Items from a data source:
☆ ☆ ☆ ☆
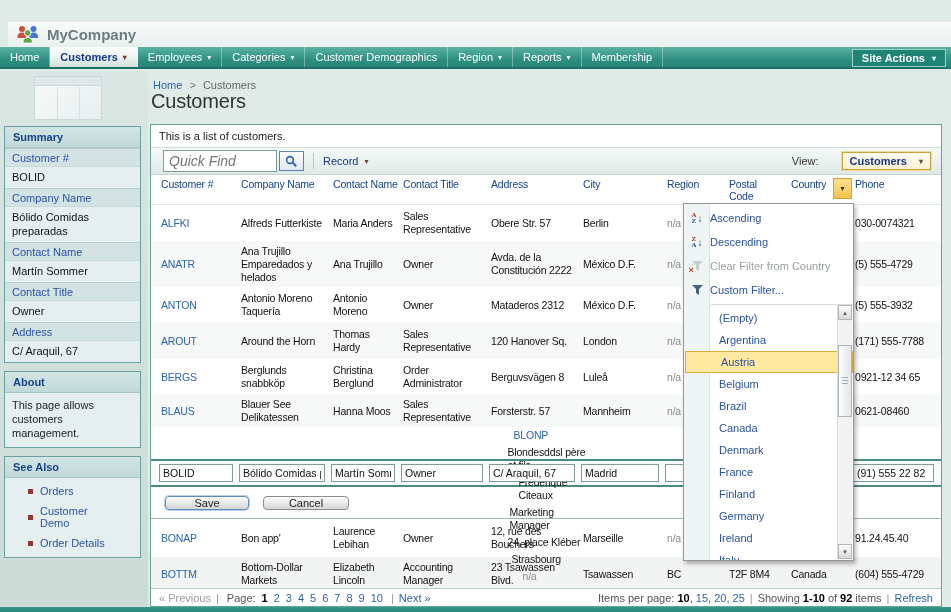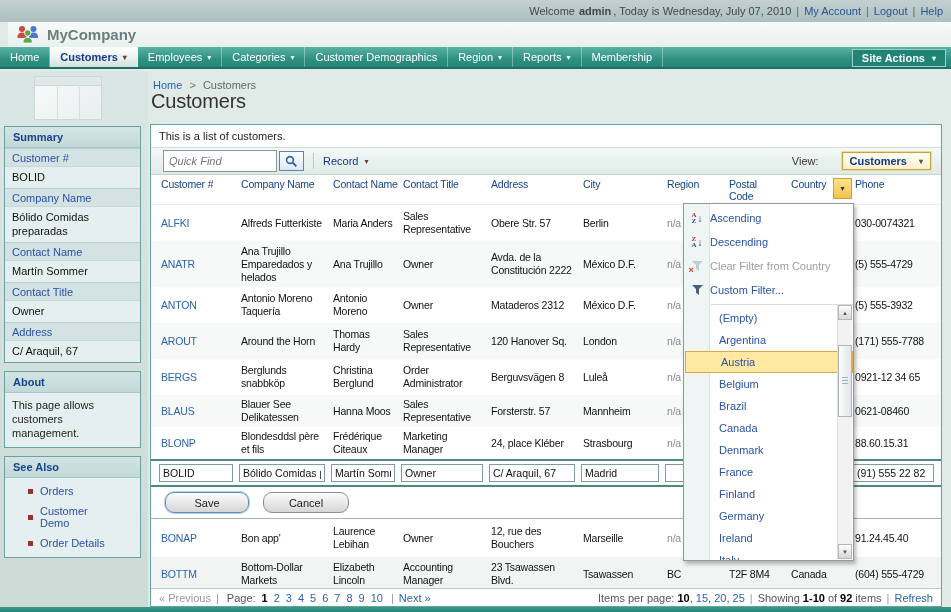"Welcome" div.topbar { html: <div> <span>Welcome</span> <span>admin</span> <span>, Today is Wednesday, July 07, 2010</span> <span> <span></span> <span>My Account</span> <span></span> <span>Logout</span> <span></span> <span>Help</span> </span> </div> -> none }
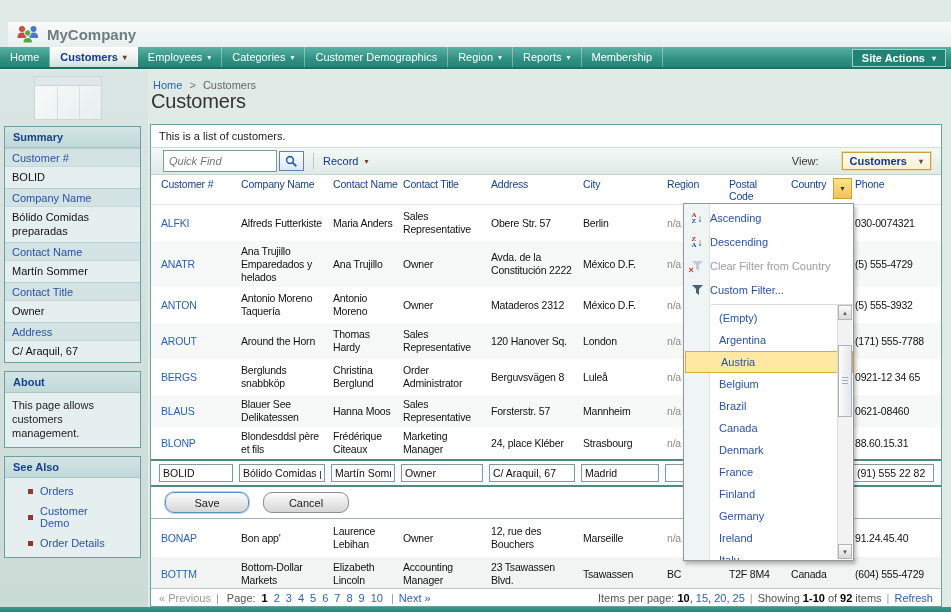"Quick Find" .qf-input { font-size: 11px -> 14px }
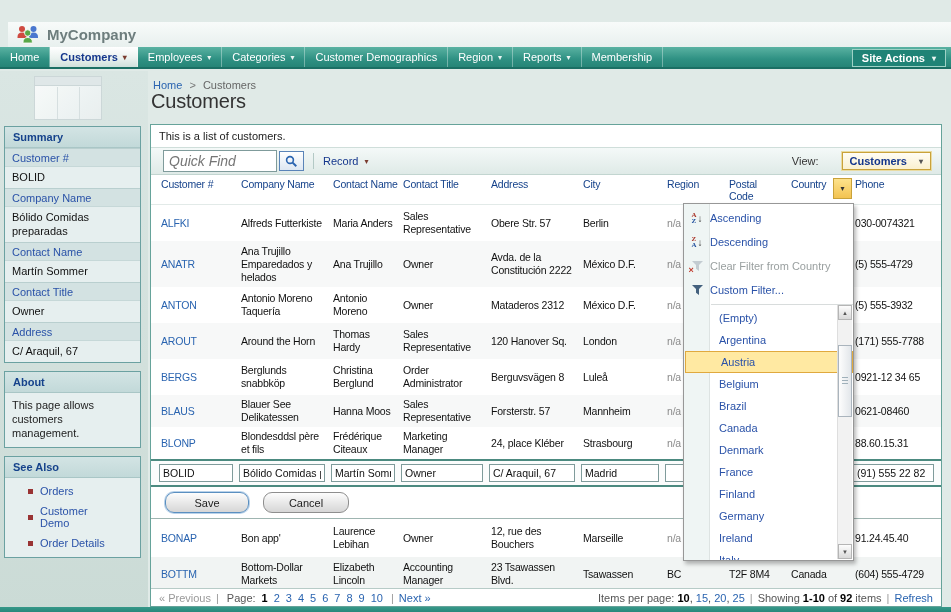"BLONP" div.trow { flex-direction: none -> column }
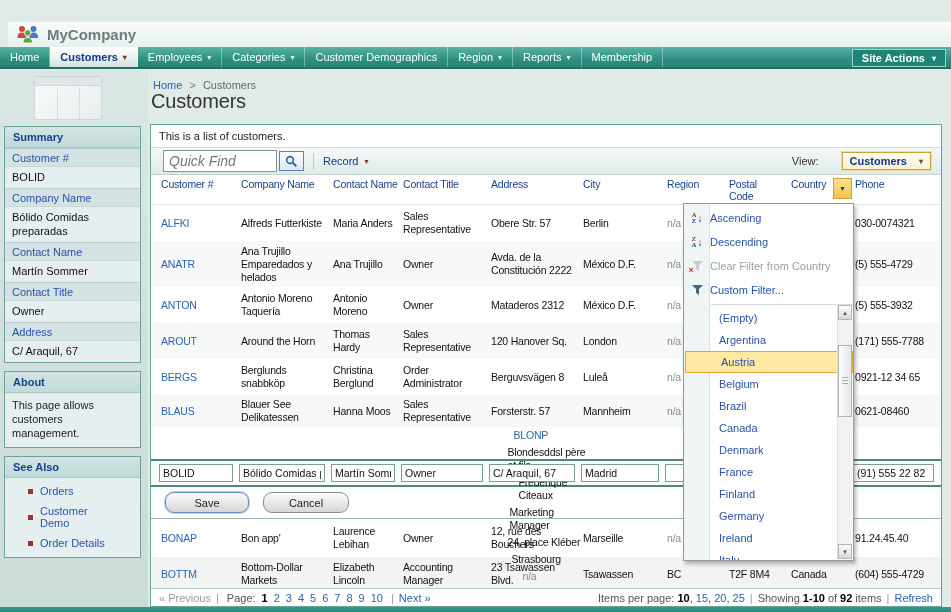"Save" .btn { border-radius: 9px -> 4px; height: 21px -> 14px }
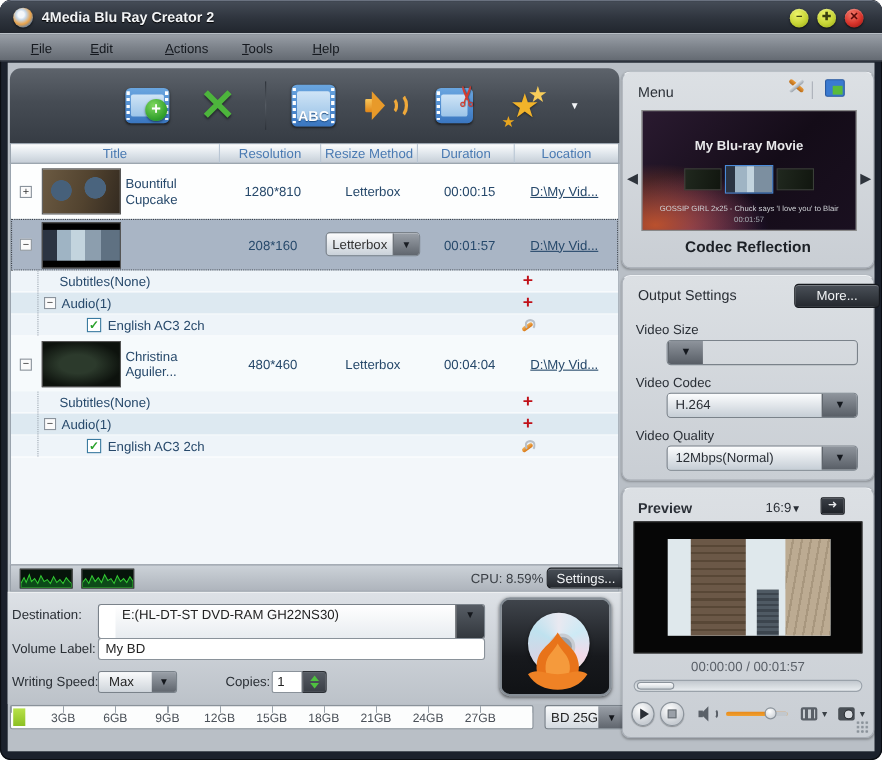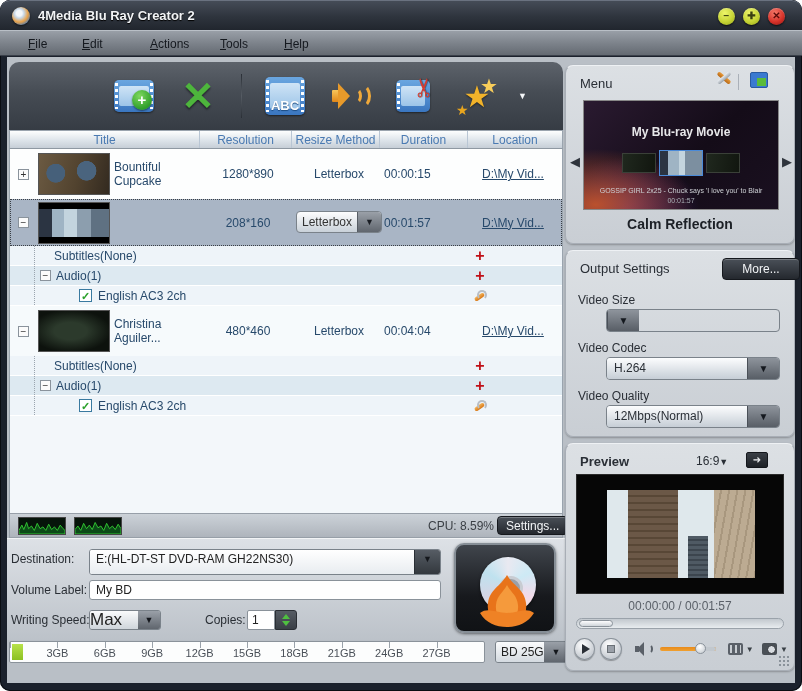"1280*890" div.cell-res { text: 890 -> 810 }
☆ ☆ ☆ ☆
Problem to work on: What you set down should be exactly the lines from the line containing "border-radius: 9px ->" to the last line of the entries above, both included, with no pictures.

Exercise response:
"Save" .btn { border-radius: 9px -> 4px; height: 21px -> 14px }
"1280*890" div.cell-res { text: 890 -> 810 }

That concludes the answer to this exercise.